While war is most effectively waged as a united effort, the United States has consistently waged military conflict without firm central direction. Throughout our history, observes Michael Pearlman, the waging of war has been subject to continuous bargaining and compromise among competing governmental and military factions. What passes for strategy emerged from this process.
Warmaking and American Democracy is the first comprehensive study of American war strategy in its domestic context. It shows how internal divisions - between political parties, presidents and Congress, elected representatives and bureaucrats, soldiers and civilians, and branches of the armed services - make the creation of strategy extraordinarily complex and explains why wartime goals, ways, and means were often disconnected.

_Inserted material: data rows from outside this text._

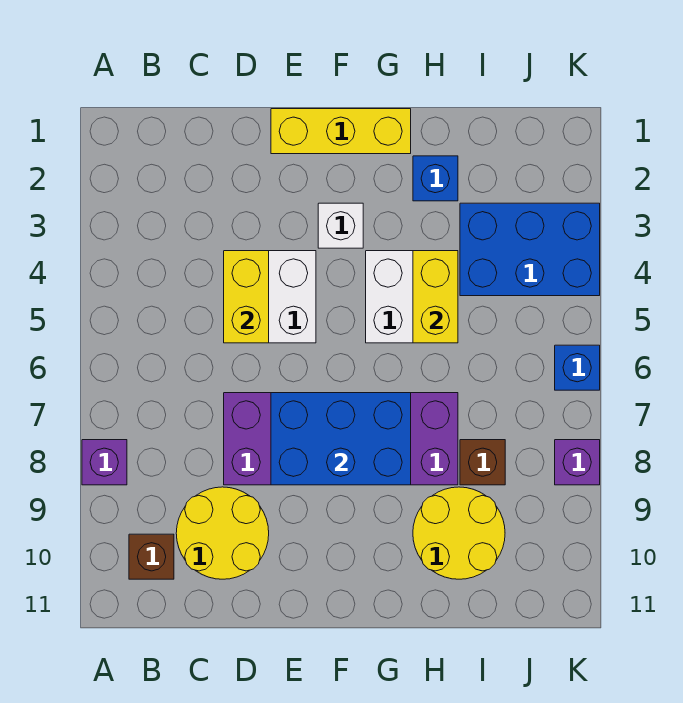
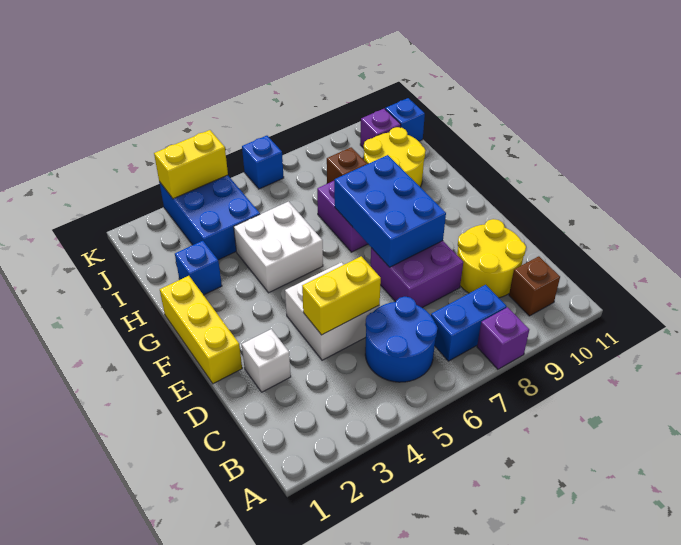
none -> blue round brick B5:C6 level 1
none -> blue brick B7:B8 level 1
white brick F3 level 1 -> white brick D2 level 1
yellow brick H4:H5 level 2 -> yellow brick K3:K4 level 2
none -> blue brick J11 level 1
purple brick K8 level 1 -> purple brick J10 level 1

Pearlman reveals how divided America has always been over warmaking, from colonial times to Desert Storm. Drawing on a wide array of sources in political, military, and diplomatic history as well as interviews with leading figures in the defense establishment he illuminates the strengths and weaknesses of our convoluted decision-making process. His examples of wartime success and failure explain many of the perpetual dysfunctions when a pluralist democracy makes high-level strategy.

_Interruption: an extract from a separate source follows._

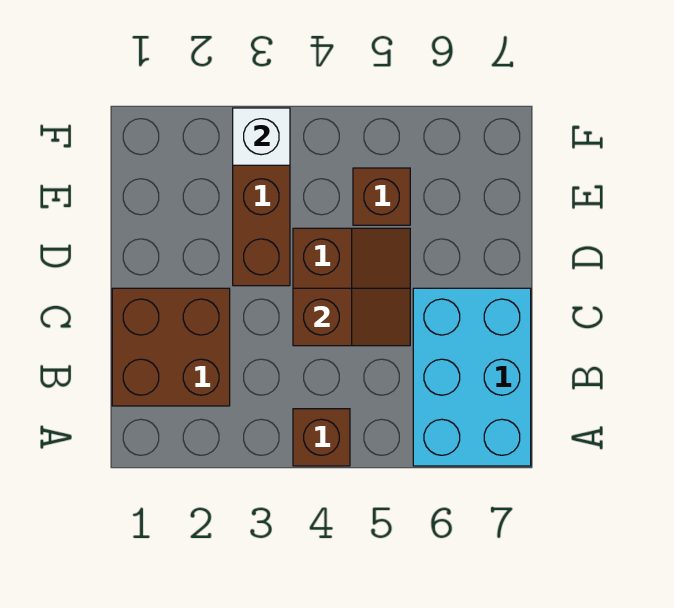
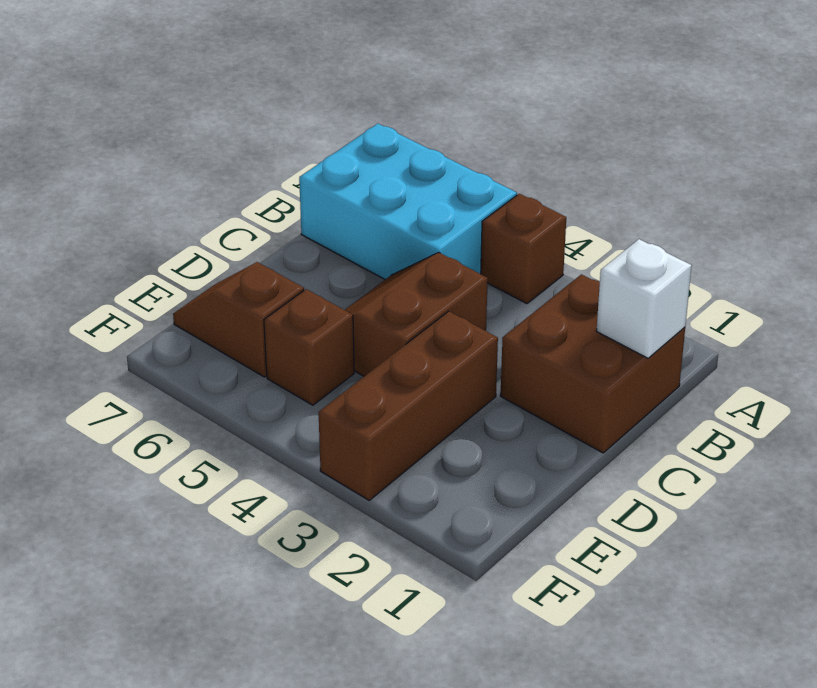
cyan brick A6:C7 level 1 -> cyan brick A5:B7 level 1
brown slope C4:C5 level 2 top 4 -> brown slope E6:E7 level 1 top 6
white brick F3 level 2 -> white brick B1 level 2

Exploring many previously neglected connections in American history, Pearlman compares the military thinking from different eras and points out the recurring difficulties of presidents and commanding generals to compose a common strategy. Disagreement between LBJ and the Joint Chiefs of Staff over how to conduct the war in Vietnam was similar to disputes between Wilson and Pershing, or Lincoln and Grant. Pearlman also provides a wealth of fresh insights into our major conflicts - notably the Civil War, World War II, and Vietnam - and shows how the experience of one war can influence strategy in the next.
Warmaking and American Democracy goes far beyond other accounts of U.S. military history by relating strategies and campaigns to policy goals and means. It invites serious reconsideration of how we wage war as it shows the complex nature of national security decision making in a democracy.